Thanks much for this work, I'm still learning these code, so maybe some
silly questions below.

> 
> Closes: https://lore.kernel.org/linux-block/3893581.1691785261@warthog.procyon.org.uk/
> Reported-by: David Howells <dhowells@redhat.com>
> Cc: Chengming Zhou <zhouchengming@bytedance.com>,
> Signed-off-by: Ming Lei <ming.lei@redhat.com>
> ---
>  io_uring/io_uring.c | 40 ++++++++++++++++++++++++++++------------
>  1 file changed, 28 insertions(+), 12 deletions(-)
> 
> diff --git a/io_uring/io_uring.c b/io_uring/io_uring.c
> index e7675355048d..18d5ab969c29 100644
> --- a/io_uring/io_uring.c
> +++ b/io_uring/io_uring.c
> @@ -144,7 +144,7 @@ struct io_defer_entry {
>  
>  static bool io_uring_try_cancel_requests(struct io_ring_ctx *ctx,
>  					 struct task_struct *task,
> -					 bool cancel_all);
> +					 bool cancel_all, bool *wq_cancelled);
>  
>  static void io_queue_sqe(struct io_kiocb *req);
>  
> @@ -3049,7 +3049,7 @@ static __cold void io_ring_exit_work(struct work_struct *work)
>  		if (ctx->flags & IORING_SETUP_DEFER_TASKRUN)
>  			io_move_task_work_from_local(ctx);
>  
> -		while (io_uring_try_cancel_requests(ctx, NULL, true))
> +		while (io_uring_try_cancel_requests(ctx, NULL, true, NULL))
>  			cond_resched();
>  
>  		if (ctx->sq_data) {
> @@ -3231,12 +3231,13 @@ static __cold bool io_uring_try_cancel_iowq(struct io_ring_ctx *ctx)
>  
>  static __cold bool io_uring_try_cancel_requests(struct io_ring_ctx *ctx,
>  						struct task_struct *task,
> -						bool cancel_all)
> +						bool cancel_all, bool *wq_cancelled)
>  {
> -	struct io_task_cancel cancel = { .task = task, .all = cancel_all, };
> +	struct io_task_cancel cancel = { .task = task, .all = true, };
>  	struct io_uring_task *tctx = task ? task->io_uring : NULL;
>  	enum io_wq_cancel cret;
>  	bool ret = false;
> +	bool wq_active = false;
>  
>  	/* set it so io_req_local_work_add() would wake us up */
>  	if (ctx->flags & IORING_SETUP_DEFER_TASKRUN) {
> @@ -3249,7 +3250,7 @@ static __cold bool io_uring_try_cancel_requests(struct io_ring_ctx *ctx,
>  		return false;
>  
>  	if (!task) {
> -		ret |= io_uring_try_cancel_iowq(ctx);
> +		wq_active = io_uring_try_cancel_iowq(ctx);
>  	} else if (tctx && tctx->io_wq) {
>  		/*
>  		 * Cancels requests of all rings, not only @ctx, but
> @@ -3257,11 +3258,20 @@ static __cold bool io_uring_try_cancel_requests(struct io_ring_ctx *ctx,
>  		 */
>  		cret = io_wq_cancel_cb(tctx->io_wq, io_cancel_task_cb,
>  				       &cancel, true);
> -		ret |= (cret != IO_WQ_CANCEL_NOTFOUND);
> +		wq_active = (cret != IO_WQ_CANCEL_NOTFOUND);
>  	}
> +	ret |= wq_active;
> +	if (wq_cancelled)
> +		*wq_cancelled = !wq_active;

Here it seems "wq_cancelled" means no any pending or running work anymore.

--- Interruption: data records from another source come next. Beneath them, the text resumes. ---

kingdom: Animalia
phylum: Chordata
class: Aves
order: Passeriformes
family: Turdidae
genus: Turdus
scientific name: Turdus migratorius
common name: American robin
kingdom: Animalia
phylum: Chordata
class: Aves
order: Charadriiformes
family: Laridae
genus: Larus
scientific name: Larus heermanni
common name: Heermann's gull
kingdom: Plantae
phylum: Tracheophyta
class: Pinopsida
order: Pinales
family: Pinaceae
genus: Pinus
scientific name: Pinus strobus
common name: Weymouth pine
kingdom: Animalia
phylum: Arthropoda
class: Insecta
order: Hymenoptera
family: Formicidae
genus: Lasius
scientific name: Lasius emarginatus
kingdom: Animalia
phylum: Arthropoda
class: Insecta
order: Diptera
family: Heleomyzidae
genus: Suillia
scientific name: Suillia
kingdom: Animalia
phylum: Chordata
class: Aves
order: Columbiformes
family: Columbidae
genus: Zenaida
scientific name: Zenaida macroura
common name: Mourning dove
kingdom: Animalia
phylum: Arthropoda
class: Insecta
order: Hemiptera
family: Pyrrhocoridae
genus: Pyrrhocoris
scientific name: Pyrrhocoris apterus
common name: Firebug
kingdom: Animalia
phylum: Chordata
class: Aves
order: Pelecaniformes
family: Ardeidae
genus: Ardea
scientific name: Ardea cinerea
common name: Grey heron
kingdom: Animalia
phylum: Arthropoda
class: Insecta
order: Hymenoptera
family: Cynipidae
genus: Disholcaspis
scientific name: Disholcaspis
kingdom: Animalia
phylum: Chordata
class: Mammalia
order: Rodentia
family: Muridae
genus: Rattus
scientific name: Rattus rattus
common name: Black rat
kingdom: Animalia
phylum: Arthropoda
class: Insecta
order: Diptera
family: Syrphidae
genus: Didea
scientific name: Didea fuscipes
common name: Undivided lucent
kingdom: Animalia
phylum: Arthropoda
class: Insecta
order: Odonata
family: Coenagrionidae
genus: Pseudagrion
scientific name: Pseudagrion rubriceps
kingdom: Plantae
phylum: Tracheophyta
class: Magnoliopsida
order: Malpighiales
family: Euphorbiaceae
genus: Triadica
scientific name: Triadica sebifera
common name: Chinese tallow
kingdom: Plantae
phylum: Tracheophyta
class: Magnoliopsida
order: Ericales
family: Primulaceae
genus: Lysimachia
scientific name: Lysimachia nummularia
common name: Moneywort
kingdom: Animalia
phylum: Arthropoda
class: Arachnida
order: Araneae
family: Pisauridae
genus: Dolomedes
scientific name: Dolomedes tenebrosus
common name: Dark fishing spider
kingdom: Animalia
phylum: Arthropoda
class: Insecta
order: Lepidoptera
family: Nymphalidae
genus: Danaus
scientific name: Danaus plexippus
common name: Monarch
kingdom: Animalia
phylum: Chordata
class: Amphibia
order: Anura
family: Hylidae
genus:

Why not just use the return value "loop", instead of using this new "wq_cancelled"?

If return value "loop" is true, we know there is still any request need to cancel,
so we will loop the cancel process until there is no any request.

Ah, I guess you may want to cover one case: !wq_active && loop == true

>  
> -	/* SQPOLL thread does its own polling */
> -	if ((!(ctx->flags & IORING_SETUP_SQPOLL) && cancel_all) ||
> +	/*
> +	 * SQPOLL thread does its own polling
> +	 *
> +	 * io_wq may share IO resources(such as requests) with iopoll, so
> +	 * iopoll requests have to be reapped for providing forward
> +	 * progress to io_wq cancelling
> +	 */
> +	if (!(ctx->flags & IORING_SETUP_SQPOLL) ||
>  	    (ctx->sq_data && ctx->sq_data->thread == current)) {
>  		while (!wq_list_empty(&ctx->iopoll_list)) {
>  			io_iopoll_try_reap_events(ctx);
> @@ -3313,11 +3323,12 @@ __cold void io_uring_cancel_generic(bool cancel_all, struct io_sq_data *sqd)
>  	atomic_inc(&tctx->in_cancel);
>  	do {
>  		bool loop = false;
> +		bool wq_cancelled;
>  
>  		io_uring_drop_tctx_refs(current);
>  		/* read completions before cancelations */
>  		inflight = tctx_inflight(tctx, !cancel_all);
> -		if (!inflight)
> +		if (!inflight && !tctx->io_wq)
>  			break;
>  

I think this inflight check should put after the cancel loop, because the
cancel loop make sure there is no any request need to cancel, then we can
loop inflight checking to make sure all inflight requests to complete.

>  		if (!sqd) {
> @@ -3326,20 +3337,25 @@ __cold void io_uring_cancel_generic(bool cancel_all, struct io_sq_data *sqd)
>  				if (node->ctx->sq_data)
>  					continue;
>  				loop |= io_uring_try_cancel_requests(node->ctx,
> -							current, cancel_all);
> +							current, cancel_all,
> +							&wq_cancelled);
>  			}
>  		} else {
>  			list_for_each_entry(ctx, &sqd->ctx_list, sqd_list)
>  				loop |= io_uring_try_cancel_requests(ctx,
>  								     current,
> -								     cancel_all);
> +								     cancel_all,
> +								     &wq_cancelled);
>  		}
>  
> -		if (loop) {
> +		if (!wq_cancelled || (inflight && loop)) {
>  			cond_resched();
>  			continue;
>  		}

So here we just need to check "loop", continue cancel if loop is true?

Thanks!

>  
> +		if (!inflight)
> +			break;
> +
>  		prepare_to_wait(&tctx->wait, &wait, TASK_INTERRUPTIBLE);
>  		io_run_task_work();
>  		io_uring_drop_tctx_refs(current);